Large benchmark targets such as ResNet-50, ViT-S, Llama-60m, HMC, and ADFTD should live in separate reproducible experiment configs with fixed seeds, exact datasets, hardware notes, and baseline sweeps. The current repository includes the optimizer core and lightweight sanity benchmarks only.

See [docs/benchmarking.md](docs/benchmarking.md) for dataset and benchmark details.

## Current Smoke Results

These are tiny CPU smoke runs, not claims of superiority.

MNIST subset, one epoch, 512 train samples, 256 test samples:

```text
fanosv2  loss=2.6516 top1=0.129 time=0.13s state=0.808MiB
adamw    loss=2.2398 top1=0.168 time=0.11s state=0.808MiB
sgd      loss=2.2936 top1=0.137 time=0.11s state=0.404MiB
rmsprop  loss=1.2470 top1=0.598 time=0.11s state=0.808MiB
```

EEGBCI train subject 1, test subject 2, one epoch:

```text
fanosv2  loss=2.1143 top1=0.500 time=0.03s state=0.553MiB
adamw    loss=0.7926 top1=0.500 time=0.01s state=0.553MiB
```

The 10-seed MNIST CPU study now shows `low_lr` FANoS ahead of AdamW on mean top-1, but slower per run:

```text
FANoS low_lr      top1_mean=0.9899  seconds_mean=70.9
AdamW baseline    top1_mean=0.9879  seconds_mean=65.0
RMSProp baseline  top1_mean=0.9817  seconds_mean=65.0
SGD baseline      top1_mean=0.9675  seconds_mean=63.2
```

Critical interpretation: this is a real positive signal on MNIST, not proof of a universal optimizer.

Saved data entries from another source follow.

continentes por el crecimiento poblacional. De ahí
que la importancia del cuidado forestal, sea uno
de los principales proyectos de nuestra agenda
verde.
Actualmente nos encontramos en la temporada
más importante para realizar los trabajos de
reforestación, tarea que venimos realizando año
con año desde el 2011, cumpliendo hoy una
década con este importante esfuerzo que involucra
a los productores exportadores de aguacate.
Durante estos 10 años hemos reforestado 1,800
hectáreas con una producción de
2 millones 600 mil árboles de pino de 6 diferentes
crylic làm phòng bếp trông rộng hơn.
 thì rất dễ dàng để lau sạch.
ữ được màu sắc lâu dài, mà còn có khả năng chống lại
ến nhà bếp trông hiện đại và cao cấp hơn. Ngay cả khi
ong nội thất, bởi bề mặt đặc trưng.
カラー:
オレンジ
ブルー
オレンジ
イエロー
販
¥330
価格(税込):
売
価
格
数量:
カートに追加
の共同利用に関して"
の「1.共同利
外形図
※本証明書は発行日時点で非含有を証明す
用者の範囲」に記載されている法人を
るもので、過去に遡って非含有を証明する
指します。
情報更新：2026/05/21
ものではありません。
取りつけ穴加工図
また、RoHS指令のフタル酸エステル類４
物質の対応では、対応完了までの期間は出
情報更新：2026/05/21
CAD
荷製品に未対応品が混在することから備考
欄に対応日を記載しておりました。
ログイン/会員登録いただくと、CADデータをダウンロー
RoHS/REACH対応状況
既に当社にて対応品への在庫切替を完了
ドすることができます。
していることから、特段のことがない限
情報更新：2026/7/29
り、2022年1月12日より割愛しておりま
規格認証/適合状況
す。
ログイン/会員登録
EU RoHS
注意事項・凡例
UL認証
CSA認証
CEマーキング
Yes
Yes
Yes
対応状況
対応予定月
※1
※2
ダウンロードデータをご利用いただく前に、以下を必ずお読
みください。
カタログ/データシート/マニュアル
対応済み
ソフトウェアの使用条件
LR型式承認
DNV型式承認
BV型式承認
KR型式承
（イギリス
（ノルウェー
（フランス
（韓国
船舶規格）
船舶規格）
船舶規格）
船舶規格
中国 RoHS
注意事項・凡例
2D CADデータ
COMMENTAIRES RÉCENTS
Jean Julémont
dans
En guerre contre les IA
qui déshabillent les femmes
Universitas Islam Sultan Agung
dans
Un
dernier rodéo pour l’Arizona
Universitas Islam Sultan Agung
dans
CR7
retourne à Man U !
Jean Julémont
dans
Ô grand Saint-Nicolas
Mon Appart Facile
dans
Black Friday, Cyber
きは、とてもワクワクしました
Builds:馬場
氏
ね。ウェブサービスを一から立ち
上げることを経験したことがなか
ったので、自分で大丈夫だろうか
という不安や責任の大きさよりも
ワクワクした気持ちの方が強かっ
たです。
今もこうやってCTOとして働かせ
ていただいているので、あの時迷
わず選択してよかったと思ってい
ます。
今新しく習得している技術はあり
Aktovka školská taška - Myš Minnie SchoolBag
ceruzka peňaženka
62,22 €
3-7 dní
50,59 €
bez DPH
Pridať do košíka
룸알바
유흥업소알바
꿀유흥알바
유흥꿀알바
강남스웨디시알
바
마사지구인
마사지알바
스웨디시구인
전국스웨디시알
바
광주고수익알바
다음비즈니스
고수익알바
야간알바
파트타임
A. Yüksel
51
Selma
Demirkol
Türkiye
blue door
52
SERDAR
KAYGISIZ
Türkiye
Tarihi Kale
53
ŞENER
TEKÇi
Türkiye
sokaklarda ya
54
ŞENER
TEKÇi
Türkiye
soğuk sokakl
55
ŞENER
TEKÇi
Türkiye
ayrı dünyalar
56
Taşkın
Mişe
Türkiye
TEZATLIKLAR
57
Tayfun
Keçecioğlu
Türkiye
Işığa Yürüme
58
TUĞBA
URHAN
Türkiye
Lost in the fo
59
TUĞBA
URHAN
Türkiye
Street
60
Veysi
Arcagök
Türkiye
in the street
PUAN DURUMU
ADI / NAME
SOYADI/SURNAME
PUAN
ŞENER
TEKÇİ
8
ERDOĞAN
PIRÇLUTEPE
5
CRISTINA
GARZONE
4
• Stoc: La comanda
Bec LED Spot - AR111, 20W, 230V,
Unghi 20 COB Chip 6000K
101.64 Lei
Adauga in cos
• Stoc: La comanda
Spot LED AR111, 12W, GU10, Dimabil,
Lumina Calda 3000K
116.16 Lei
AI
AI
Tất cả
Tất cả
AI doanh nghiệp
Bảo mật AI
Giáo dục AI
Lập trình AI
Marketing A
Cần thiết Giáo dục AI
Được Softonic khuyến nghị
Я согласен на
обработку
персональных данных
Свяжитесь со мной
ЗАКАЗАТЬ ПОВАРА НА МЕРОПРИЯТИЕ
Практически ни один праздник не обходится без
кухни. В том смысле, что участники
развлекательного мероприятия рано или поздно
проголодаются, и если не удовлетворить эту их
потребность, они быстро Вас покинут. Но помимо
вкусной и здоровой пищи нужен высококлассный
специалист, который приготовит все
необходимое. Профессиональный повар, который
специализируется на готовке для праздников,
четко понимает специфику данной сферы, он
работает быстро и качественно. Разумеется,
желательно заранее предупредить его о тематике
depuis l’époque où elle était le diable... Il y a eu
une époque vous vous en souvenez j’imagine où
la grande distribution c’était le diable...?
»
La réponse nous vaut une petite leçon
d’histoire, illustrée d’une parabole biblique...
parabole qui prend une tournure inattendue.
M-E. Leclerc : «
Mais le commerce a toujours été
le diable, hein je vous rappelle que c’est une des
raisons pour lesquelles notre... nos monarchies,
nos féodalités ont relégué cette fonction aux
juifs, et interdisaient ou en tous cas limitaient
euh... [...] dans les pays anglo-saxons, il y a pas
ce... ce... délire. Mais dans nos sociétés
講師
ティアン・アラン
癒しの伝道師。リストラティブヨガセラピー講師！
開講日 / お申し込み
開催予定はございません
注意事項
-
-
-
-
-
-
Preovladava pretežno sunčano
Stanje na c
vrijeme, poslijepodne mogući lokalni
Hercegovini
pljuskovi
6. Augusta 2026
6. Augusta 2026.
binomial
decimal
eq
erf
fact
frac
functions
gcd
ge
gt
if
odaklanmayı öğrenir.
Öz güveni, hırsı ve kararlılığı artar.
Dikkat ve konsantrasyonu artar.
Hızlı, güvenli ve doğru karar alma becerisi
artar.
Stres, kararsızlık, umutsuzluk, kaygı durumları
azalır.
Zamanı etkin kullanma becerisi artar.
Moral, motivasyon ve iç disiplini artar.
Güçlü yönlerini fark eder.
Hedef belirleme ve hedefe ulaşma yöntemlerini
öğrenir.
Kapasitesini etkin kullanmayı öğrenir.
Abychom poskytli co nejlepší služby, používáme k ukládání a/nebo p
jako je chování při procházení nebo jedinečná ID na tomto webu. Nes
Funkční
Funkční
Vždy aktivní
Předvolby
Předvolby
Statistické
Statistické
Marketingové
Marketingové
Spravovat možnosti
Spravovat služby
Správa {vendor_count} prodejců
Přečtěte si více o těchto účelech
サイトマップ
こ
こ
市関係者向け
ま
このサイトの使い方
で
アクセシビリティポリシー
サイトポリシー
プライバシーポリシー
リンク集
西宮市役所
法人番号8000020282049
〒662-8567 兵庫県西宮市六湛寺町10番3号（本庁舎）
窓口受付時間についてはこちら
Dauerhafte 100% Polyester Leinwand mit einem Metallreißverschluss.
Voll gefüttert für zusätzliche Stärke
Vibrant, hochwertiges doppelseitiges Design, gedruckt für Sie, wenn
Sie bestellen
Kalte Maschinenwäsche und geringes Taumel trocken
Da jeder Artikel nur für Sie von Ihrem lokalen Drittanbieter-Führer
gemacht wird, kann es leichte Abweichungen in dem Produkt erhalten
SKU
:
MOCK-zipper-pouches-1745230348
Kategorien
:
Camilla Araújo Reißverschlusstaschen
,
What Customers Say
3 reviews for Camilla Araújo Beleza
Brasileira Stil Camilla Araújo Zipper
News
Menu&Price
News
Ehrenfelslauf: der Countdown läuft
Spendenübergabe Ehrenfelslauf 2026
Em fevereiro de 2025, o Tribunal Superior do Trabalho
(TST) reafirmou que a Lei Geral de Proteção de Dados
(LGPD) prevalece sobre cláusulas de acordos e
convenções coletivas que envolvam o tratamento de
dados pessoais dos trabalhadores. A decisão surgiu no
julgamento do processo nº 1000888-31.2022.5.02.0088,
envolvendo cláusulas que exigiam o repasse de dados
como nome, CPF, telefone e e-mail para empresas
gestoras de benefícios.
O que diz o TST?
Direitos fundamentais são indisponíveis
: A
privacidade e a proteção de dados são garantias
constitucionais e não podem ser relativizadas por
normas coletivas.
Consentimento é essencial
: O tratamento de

FANoS-v2 is strongest today on Rosenbrock/stiff nonconvex tests, competitive on MNIST after tuning, repaired on the sequence-memory smoke with warmup, and promising for PINNs only with the softer `pinn` preset. EEGBCI and ill-conditioned quadratics remain weak or inconclusive.

## Reproducibility Checklist

- Set random seeds in each experiment.
- Report learning-rate sweeps, not only the best run.
- Log `zeta`, `rho`, update energy, target energy, gradient norm, and clip scale.
- Compare against AdamW with gradient clipping for serious claims.
- Report wall-clock time, peak memory, and energy-to-target when hardware counters are available.
- For EEG tasks such as HMC or ADFTD, report dataset split protocol, preprocessing, model architecture, and seed-level confidence intervals.

## Contributing

See [CONTRIBUTING.md](CONTRIBUTING.md).